[Directive]: From the text on research data, extract the passage starting at "Finally, the day" and ending at "of research itself.", copying it word for word.

This question resonates with researchers because it carries a responsibility, as openness cannot be envisioned without attention to individuals, rights, fields, and production contexts. It leads to moving beyond an approach focused solely on ownership: with the principle of open access for public data, the question shifts to their nature, legal status, and the concrete conditions of their openness. It also challenges the very organization of scientific work, showing that research can no longer be seen as an individual and isolated activity.
Research data represent a collective challenge for the academic ecosystem. Open practices remain more limited without data engineers, despite being central socio-technical mediators in the redefined roles brought by open science. Behind data sharing and FAIR principles lies considerable, often invisible but essential work, requiring support, recognition, training, resources, and dialogue between stakeholders.
This day highlighted a convergence of worlds that had sometimes worked side by side without considering themselves together (researchers, librarians, support staff, legal experts, data engineers, information specialists, infrastructures, and platforms) all contributing, in their respective roles, to the quality of what we produce and transmit.
Finally, the day revealed that some data need to be protected or restricted, without contradicting open science, hence the concept of being “as open as possible, as closed as necessary.” The round table also emphasized the importance of instilling a genuine data culture from the undergraduate level. In conclusion, it was expressed that these exchanges should continue in laboratories, projects, doctoral programs, feed team discussions, and that the idea that “the main obstacle is ourselves” should belong to the past. Taking care of research data is also taking care of research itself.

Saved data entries
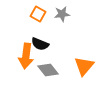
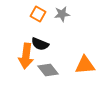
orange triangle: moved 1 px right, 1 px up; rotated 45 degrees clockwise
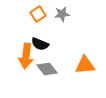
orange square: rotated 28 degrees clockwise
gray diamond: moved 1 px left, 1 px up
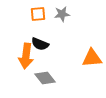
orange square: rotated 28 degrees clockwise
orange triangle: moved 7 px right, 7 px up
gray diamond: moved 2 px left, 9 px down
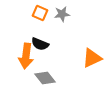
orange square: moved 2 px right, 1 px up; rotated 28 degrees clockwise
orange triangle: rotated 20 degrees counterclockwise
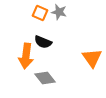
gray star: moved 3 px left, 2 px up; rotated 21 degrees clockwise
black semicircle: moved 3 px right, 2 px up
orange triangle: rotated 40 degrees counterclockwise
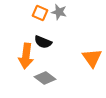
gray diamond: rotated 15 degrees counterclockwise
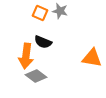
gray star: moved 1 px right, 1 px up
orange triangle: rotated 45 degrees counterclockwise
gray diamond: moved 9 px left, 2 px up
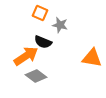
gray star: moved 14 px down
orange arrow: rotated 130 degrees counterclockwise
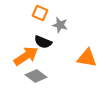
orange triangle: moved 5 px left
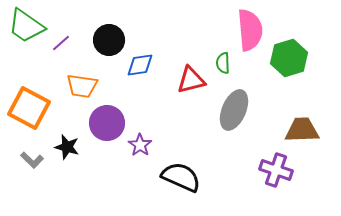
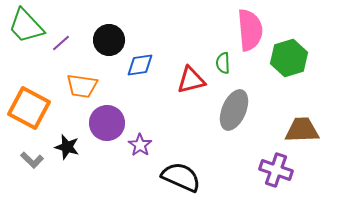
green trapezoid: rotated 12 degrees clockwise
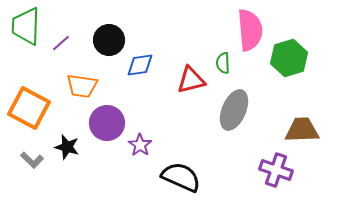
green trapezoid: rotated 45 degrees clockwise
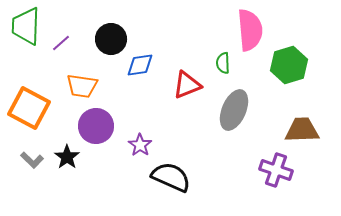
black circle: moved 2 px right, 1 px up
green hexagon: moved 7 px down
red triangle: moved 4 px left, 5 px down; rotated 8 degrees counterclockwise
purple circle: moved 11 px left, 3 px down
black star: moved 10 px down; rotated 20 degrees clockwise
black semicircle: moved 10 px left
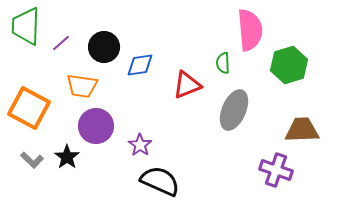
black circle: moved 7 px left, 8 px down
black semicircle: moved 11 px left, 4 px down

[Reply to the exercise]:
Finally, the day revealed that some data need to be protected or restricted, without contradicting open science, hence the concept of being “as open as possible, as closed as necessary.” The round table also emphasized the importance of instilling a genuine data culture from the undergraduate level. In conclusion, it was expressed that these exchanges should continue in laboratories, projects, doctoral programs, feed team discussions, and that the idea that “the main obstacle is ourselves” should belong to the past. Taking care of research data is also taking care of research itself.